The delight of Daniel Mullins’ games is the way they obliterate expectations. If there’s a problem with having such a distinctive creative voice, though, is that we've been trained by his previous games to expect the unexpected. And that's why Inscryption's arrival on Switch is such a treat: as the first of Mullins' games to hit the console, many Switch owners won’t have had the chance to play his earlier works. If you’re one of them, you’re in for a treat.
The Switch home screen icon for Inscryption is a 3.5-inch floppy disk. The game loads with a flickery CRT filter over the production logos and then frames the whole work as a dusty old computer game that hasn't been played in a long time. That game is a card game, played against a mysterious Dungeon Master-type figure. However, within minutes, it becomes apparent that your eerie foe isn't talking to you, the player of the computer game, but to an in-game avatar who is playing the card game inside the computer game. So before you’ve even sat comfortably, Inscryption has you playing a game within a game within a game.
Indeed, Inscryption is a simmering horror story that seems hell-bent on preventing you from sitting comfortably at any point. Frequently described as a rogue-like deck-builder, we think that someone turned off by that description might well still love it. Inscryption might disappoint someone hoping for a straight-up genre piece. The deck-building game in Inscryption has a place like the rubber-stamping game in Papers, Please: it's a real game – a good one – but that's not really the point. In fact, the cards are ingenious misdirection for the magic that happens beyond the creatures and stats you’re working with.

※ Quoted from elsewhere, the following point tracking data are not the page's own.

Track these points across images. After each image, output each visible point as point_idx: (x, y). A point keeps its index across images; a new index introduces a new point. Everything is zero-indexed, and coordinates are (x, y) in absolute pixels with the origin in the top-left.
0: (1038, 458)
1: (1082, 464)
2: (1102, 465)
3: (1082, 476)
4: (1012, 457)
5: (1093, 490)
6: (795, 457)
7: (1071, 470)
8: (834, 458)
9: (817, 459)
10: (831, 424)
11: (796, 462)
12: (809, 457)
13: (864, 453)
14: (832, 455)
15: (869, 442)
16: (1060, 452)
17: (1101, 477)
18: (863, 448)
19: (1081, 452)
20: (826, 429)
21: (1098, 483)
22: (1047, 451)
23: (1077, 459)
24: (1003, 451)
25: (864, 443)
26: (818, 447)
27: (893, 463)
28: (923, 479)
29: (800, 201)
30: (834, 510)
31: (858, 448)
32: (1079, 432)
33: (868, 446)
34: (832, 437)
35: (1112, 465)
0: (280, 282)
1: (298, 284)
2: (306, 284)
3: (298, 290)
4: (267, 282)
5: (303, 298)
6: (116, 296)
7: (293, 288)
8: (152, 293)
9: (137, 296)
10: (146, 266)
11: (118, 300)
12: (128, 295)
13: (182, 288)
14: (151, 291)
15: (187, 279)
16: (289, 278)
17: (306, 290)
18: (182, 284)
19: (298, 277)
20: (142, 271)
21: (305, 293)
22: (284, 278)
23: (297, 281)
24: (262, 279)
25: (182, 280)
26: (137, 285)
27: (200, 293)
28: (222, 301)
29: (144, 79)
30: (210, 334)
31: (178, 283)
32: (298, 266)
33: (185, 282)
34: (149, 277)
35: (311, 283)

That’s not to undermine the fun of the challenge to build a deck and battle through encounters and defeat bosses. The illustrations and mechanics quickly drew us in, and some of the cards were so characterful they seemed to take on a life of their own. However, new mechanics – new exceptions to the basic rules – are introduced so frequently that you will barely have a chance to play the game before it changes. Managing your menagerie of mothmen, squirrels, stoats and more is a highly dynamic, imaginative experience that (at least to begin with) simply isn't given chance to get old. Extra behaviours are added to cards, new events are added to the game board unfurled between rounds, and different items are added to the table on which you're playing.
Without spoiling anything, Inscryption also doesn't even confine itself to the table the game is resting on: game within a game within a game is only the starting point. Players of Daniel Mullins Games' earlier titles Pony Express and The Hex will recognise the themes and artistic ambitions from those games. "Genre mash-up" doesn't begin to describe The Hex, for example, which sees characters jumping between entirely different games, using new genres to experience the world and story in different ways, seeing things that couldn't be seen otherwise. Here in Inscryption, Mullins pushes the idea more subtly but further, exploring meta-narratives on higher and higher planes of existence.
Inscryption represents a maturing of the idea. Rather than solve the puzzle of how to make something transcend itself, Mullins has this time left the question as a dangling, frustratingly loose end. Where The Hex seemed to forever chase its tail in a folly of trying to get outside itself, Inscryption turns that absurdity into torment for the player. The inability of the game to escape the bounds of itself becomes your inability to escape its grip.
However, Inscryption does struggle a little in places. It sometimes moves too fast and reveals its wild setup too soon. Act 1 threw ideas at us at such an unnerving rate that we took Act 2 comparatively in our stride, even despite the continuing reframing of the narrative and the game. Taking us more than a dozen hours to play through, there was eventually a lot of actual card playing to be done for a game that best trades on its refusal to really be that game. The wonderfully imaginative premise does bring with it the risk that a player wanting a deck-builder may be frustrated by the interruptions but, equally, a player who prefers the interruptions may be annoyed by all the deck-building. This means that going in with an open mind is critical.
As long as you’re prepared to dive into Inscryption’s world, it’s inspiring how it plays with different kinds of games – and not just genres of video games. Game design courses often develop concepts using things like card games, board games and escape rooms. By stacking them inside one other, it feels like Mullins is trying to break the textbook. The video game elements range from simply embellishing the presentation, with the hauntingly nefarious character of the Dungeon Master and atmospheric props, to implementing elaborate rule sets that would be cumbersome without a computer, to acknowledging the software and hardware itself in its narrative framing.
It’s hard to talk about the specifics of Inscryption without diluting some of its magic. However, its ingenuity is mind-boggling, its mood is devilishly haunting and its presentation is first-rate. As a deck builder, it’s stretched about as far as it can go, and by jumping around between concepts it sometimes asks for a lot from the player. The pay-off, however, is one of the most impressive feats of video game storytelling there is. If you’re new to Daniel Mullins Games then you’re in for even more of a treat, but existing fans, too, shouldn’t think they have the measure of what awaits on Inscryption’s dusty old floppy disk.